I am fairly certain his code is ok, since it rechecks the initialized state
in the synchronized block before initializing.

Worst case, during the initial checks when the initialization is occurring
there may be some unneeded checking, but after that, the code should perform
better since it will never enter a synchronized block.

I just doubt that this change makes any real difference if the IndexSearcher
is long-lived.

-----Original Message-----
From: Yonik Seeley [mailto:[EMAIL PROTECTED]
Sent: Tuesday, May 09, 2006 9:04 PM
To: java-dev@lucene.apache.org
Cc: Otis Gospodnetic
Subject: Re: Multiple threads searching in Lucene and the synchronized
issue. -- solution attached.


Yueyu Lin,

Your patch below looks suspiciously like the double-checked locking
anti-pattern, and is not guaranteed to work.
There really isn't a way to safely lazily initialize without using
synchronized or volatile.

-Yonik
http://incubator.apache.org/solr Solr, the open-source Lucene search server

On 5/9/06, yueyu lin <[EMAIL PROTECTED]> wrote:
> Yes, the modification is still synchronized and the first thread will be
> responsible for reading first. And then other threads will not read and
the
> synchronization is unnecessary.
> private void ensureIndexIsRead() throws IOException {
>     if (indexTerms != null)                       // index already read
>       return;                                     // do nothing
>     synchronized(this){
>         System.out.println("Read [EMAIL PROTECTED]@");
>         if(indexTerms != null){
>             System.out.println ("Someone read it.return-_-");
>             return ;
>         }
>         readIndex ();
>     }
>   }
>
>   private synchronized void readIndex() throws IOException{
>       Term[] m_indexTerms = null;
>       try {
>           int indexSize = (int)indexEnum.size;        // otherwise read
> index
>           m_indexTerms = new Term[indexSize];
>           indexInfos = new TermInfo[indexSize];
>           indexPointers = new long[indexSize];
>
>           for (int i = 0; indexEnum.next(); i++) {
>             m_indexTerms[i] = indexEnum.term();
>             indexInfos[i] = indexEnum.termInfo();
>             indexPointers[i] = indexEnum.indexPointer;
>           }
>         } finally {
>             indexEnum.close();
>             indexEnum = null;
>             indexTerms = m_indexTerms;
>         }
>   }
>
> That's a small trick I learned when I was developing a busy stock system.
>
> If the method ensureIndexIsRead() is synchronized, it will be blocked for
a
> while, although even 2 lines codes.

[PROVIDED RECORDS]
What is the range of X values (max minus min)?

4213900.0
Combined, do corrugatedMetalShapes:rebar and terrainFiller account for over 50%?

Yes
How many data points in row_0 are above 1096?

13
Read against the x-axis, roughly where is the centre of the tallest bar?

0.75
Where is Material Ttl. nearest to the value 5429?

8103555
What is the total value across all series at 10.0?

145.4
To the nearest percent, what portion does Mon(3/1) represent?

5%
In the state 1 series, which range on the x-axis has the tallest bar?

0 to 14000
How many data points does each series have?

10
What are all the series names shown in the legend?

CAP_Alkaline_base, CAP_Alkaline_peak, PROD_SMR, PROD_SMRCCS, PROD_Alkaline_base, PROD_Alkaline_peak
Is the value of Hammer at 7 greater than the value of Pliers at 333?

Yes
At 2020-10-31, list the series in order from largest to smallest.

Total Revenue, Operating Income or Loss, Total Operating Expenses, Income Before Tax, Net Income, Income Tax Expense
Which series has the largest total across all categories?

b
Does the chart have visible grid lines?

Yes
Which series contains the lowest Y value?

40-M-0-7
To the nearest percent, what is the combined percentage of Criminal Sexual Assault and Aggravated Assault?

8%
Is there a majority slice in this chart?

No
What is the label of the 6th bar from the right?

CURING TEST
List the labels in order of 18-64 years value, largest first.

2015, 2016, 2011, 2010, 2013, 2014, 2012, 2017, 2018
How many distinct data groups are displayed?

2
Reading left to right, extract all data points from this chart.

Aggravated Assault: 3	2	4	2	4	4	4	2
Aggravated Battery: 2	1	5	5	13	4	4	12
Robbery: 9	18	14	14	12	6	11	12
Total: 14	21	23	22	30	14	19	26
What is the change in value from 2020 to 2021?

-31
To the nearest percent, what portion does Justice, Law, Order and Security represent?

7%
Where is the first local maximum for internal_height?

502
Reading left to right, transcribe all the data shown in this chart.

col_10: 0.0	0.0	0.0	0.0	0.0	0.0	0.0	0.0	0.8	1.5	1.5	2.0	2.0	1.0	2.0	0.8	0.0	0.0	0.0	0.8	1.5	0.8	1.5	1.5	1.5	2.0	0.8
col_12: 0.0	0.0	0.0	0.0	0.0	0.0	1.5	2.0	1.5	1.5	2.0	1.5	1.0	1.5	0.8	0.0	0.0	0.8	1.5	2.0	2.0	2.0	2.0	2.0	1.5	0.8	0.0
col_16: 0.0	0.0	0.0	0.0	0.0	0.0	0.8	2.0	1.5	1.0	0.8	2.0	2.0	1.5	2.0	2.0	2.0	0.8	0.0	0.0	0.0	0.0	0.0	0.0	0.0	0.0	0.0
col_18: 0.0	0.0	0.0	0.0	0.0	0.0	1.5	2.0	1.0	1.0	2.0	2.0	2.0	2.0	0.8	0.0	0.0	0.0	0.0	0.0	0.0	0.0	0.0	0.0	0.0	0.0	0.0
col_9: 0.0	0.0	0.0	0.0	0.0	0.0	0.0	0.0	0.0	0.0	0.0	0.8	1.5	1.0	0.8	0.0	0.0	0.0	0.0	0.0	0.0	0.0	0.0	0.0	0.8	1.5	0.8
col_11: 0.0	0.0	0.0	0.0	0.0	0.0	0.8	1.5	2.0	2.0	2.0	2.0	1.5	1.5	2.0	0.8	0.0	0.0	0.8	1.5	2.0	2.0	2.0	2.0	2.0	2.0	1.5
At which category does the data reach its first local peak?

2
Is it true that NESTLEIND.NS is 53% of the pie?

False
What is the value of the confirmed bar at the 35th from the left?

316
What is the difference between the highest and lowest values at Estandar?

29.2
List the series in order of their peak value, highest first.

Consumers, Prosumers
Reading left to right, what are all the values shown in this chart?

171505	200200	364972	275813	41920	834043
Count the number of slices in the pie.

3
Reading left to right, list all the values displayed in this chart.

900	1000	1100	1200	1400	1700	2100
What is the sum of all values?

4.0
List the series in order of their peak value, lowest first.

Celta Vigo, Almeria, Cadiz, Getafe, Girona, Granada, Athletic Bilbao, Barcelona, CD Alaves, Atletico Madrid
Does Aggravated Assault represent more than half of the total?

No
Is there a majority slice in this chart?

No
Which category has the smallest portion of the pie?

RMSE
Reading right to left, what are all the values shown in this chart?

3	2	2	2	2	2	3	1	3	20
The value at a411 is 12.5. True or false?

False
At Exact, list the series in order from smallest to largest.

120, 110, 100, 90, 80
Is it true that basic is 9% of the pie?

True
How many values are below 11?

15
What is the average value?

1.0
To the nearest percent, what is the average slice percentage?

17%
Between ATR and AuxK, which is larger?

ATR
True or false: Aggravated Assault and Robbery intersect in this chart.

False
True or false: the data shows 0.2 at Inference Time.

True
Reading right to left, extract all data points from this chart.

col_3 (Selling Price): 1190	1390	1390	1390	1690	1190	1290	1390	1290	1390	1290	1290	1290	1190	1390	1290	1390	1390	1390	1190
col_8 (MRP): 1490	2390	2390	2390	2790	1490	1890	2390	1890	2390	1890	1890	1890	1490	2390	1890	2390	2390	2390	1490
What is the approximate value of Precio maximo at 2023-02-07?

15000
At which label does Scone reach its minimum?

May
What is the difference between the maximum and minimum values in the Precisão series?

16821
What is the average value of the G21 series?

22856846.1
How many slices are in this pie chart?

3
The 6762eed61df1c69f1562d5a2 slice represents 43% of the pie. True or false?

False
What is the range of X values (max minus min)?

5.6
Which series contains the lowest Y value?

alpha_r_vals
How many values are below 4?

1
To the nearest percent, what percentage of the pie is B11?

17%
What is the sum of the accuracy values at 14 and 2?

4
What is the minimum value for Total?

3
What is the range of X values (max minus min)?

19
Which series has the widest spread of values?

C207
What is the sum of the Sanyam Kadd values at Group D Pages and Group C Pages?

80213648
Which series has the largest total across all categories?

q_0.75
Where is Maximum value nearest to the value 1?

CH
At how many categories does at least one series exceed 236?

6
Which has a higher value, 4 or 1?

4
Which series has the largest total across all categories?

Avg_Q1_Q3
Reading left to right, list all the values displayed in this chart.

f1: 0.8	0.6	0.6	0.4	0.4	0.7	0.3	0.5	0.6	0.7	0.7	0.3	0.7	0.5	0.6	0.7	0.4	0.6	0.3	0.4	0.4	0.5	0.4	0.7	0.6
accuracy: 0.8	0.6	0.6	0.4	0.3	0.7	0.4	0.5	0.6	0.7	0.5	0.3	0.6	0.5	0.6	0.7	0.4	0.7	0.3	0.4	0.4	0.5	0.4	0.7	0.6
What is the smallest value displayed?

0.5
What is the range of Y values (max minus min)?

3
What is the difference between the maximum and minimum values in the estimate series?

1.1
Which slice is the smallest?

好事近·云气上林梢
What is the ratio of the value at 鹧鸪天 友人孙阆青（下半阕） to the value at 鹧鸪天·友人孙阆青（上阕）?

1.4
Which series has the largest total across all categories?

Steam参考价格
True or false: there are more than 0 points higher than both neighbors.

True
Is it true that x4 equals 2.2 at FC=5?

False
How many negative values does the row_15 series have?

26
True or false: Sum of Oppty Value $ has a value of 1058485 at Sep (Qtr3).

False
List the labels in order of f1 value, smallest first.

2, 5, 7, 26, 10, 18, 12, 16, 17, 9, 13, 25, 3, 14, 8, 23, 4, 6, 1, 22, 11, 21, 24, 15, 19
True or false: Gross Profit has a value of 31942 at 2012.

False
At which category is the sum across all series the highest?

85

[WORK ORDER] In the email above, condense the paragraph beginning "Worst case, during the initial checks" into one short sentence that keeps its main points.

[RESULT FOR THIS EXERCISE] Initialization may bring some unneeded checking, but afterward the code should run faster because it never enters a synchronized block.